* _WORK INSTRUCTION 1_: Retype the perioperative risk index text starting with "During his presentation" and going on through "and perioperative beta-blockers.".
* _WORK INSTRUCTION 2_: In the perioperative risk index text, what does the Revised Cardiac Risk Index use its six independent factors to do, and what does having three or more of them indicate?
* _WORK INSTRUCTION 3_: Carry on the text about perioperative risk indices from the point where it stops.

*** Opening TEXT ***

During his presentation “Perioperative Medicine I” at the Southern Hospital Medicine Conference in New Orleans, Steven Cohn, MD, internist at the University of Miami Miller School of Medicine, discussed various risk indices and perioperative beta-blockers.

The Revised Cardiac Risk Index (RCRI) [developed in 1999 by evaluating nearly 2,900 patients] uses six independent factors to predict cardiac complications: high-risk surgery, history of ischemic heart disease, congestive heart failure, cerebrovascular disease, diabetes medications with insulin, and chronic kidney disease/preoperative creatinine >2.0 mg/dL. Having three or more risk factors indicates a patient has a 9-11% risk of major cardiac complications. The RCRI was again revised in 2013 by eliminating diabetes medications as a risk factor and adding GFR <30ml/min.

Newer risk indices have been developed since the RCRI from larger patient cohorts. The Vascular Study Group of New England Risk Index (VSG-CRI) predicts the risk of postoperative myocardial infarction (MI), congestive heart failure (CHF), or arrhythmia. It was developed in a cohort of 8,000 vascular patients and lists as risk factors age, coronary artery disease, CHF, COPD, insulin-dependent diabetes mellitus, smoking, long-term beta-blocker therapy, and creatinine levels no greater than 1.8.

*** Closing TEXT ***
*** Opening EXTRACTED RECORDS ***

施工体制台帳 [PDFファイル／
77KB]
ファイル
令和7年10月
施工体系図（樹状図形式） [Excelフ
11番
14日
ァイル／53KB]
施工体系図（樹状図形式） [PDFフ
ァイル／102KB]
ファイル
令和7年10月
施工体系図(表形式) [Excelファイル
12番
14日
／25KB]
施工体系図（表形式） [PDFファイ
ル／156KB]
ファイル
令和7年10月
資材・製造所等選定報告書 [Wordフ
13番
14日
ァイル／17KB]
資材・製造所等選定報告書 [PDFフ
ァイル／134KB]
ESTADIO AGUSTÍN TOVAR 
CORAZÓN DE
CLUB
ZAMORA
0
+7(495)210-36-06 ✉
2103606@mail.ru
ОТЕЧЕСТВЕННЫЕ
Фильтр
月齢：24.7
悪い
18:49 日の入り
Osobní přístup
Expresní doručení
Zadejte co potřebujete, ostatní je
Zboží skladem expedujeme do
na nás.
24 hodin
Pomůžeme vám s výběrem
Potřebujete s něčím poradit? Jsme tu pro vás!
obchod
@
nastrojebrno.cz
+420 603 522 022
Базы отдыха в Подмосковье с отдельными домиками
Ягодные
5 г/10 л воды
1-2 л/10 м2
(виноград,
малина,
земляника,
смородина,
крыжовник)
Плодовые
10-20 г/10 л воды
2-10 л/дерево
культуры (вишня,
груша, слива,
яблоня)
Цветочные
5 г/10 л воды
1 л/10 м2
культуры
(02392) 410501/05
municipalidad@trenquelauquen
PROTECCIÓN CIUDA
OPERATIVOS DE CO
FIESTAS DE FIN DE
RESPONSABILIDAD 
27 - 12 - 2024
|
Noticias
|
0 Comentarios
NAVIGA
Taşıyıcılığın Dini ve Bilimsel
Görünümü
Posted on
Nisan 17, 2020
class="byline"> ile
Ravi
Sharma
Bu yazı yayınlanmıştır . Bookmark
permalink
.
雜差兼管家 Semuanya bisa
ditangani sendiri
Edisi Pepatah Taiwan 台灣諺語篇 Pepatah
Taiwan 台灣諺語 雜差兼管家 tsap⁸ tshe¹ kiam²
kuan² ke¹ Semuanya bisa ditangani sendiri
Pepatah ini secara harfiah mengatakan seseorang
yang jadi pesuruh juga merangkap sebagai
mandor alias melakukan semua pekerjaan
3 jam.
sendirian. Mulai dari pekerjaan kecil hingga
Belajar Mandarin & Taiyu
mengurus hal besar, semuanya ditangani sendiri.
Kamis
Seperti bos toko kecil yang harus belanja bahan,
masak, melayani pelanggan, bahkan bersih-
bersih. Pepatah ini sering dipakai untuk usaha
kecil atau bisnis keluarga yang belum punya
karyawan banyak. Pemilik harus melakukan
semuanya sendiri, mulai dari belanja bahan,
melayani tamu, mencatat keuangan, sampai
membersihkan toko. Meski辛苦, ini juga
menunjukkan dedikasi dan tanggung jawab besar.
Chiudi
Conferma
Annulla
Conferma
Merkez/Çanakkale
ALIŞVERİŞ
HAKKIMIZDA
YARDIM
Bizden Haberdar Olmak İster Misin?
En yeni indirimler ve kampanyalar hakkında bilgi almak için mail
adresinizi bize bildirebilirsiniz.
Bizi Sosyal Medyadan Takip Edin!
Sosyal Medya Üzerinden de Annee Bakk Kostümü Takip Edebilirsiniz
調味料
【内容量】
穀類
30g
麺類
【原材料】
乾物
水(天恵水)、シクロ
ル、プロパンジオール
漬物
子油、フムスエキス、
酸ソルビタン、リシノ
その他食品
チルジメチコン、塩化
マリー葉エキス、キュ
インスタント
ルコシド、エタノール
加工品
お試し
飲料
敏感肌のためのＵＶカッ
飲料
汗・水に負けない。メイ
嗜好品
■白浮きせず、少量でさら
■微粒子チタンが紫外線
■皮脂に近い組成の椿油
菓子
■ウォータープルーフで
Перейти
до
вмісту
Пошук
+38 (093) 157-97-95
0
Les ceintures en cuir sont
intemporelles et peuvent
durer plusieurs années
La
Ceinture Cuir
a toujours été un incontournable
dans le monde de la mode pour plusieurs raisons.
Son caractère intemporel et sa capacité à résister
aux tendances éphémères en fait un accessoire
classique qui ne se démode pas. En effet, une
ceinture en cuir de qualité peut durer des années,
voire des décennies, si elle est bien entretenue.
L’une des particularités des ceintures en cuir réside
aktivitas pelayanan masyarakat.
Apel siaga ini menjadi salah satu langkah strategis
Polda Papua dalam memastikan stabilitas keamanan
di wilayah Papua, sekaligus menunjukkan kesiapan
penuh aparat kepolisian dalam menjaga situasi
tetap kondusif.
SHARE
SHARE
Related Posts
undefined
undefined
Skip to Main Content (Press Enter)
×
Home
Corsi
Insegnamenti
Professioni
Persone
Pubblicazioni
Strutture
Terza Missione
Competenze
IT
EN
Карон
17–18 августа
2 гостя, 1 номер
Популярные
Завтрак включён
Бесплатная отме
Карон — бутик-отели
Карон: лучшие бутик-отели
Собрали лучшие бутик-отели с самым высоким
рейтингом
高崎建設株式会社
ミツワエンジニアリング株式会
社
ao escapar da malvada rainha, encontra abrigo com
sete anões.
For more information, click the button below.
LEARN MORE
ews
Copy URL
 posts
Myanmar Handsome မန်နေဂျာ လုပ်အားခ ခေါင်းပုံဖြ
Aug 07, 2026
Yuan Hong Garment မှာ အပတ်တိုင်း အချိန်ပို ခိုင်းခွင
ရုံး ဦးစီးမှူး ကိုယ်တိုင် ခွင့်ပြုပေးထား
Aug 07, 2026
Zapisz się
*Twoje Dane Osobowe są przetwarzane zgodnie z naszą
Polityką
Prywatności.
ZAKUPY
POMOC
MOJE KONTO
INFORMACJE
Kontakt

*** Closing EXTRACTED RECORDS ***

* _EXERCISE OUTPUT 1_:
During his presentation “Perioperative Medicine I” at the Southern Hospital Medicine Conference in New Orleans, Steven Cohn, MD, internist at the University of Miami Miller School of Medicine, discussed various risk indices and perioperative beta-blockers.

* _EXERCISE OUTPUT 2_: The Revised Cardiac Risk Index uses its six independent factors to predict cardiac complications. Having three or more of these risk factors indicates a 9-11% risk of major cardiac complications.

* _EXERCISE OUTPUT 3_:
The Gupta Perioperative Cardiac Risk Calculator came out in 2011. It was developed by evaluating more than 200,000 patients and is a better predictor for MI and cardiac arrest than RCRI or VSGNE-CRI. It consists of five parameters: type of surgery, dependent functional status, creatinine >1.5 mg/dL, physical status, and age.

The American College of Surgeons National Surgical Quality Improvement Program (ACS NSQIP) Surgical Risk Calculator was first published in 2013. It was developed by evaluating 1.4 million patients and examines 21 preoperative factors to predict risk of eight postop complications, as well as the estimated length of hospital stay.

The Surgical Mortality Probability Model (S-MPM) of 2012 [developed from about 300,000 patients] is a relatively simple but accurate predictor of 30-day postoperative mortality risk from noncardiac surgery. It assesses physical status, procedure risk (low, intermediate, high), and whether the surgery is an emergency procedure or not.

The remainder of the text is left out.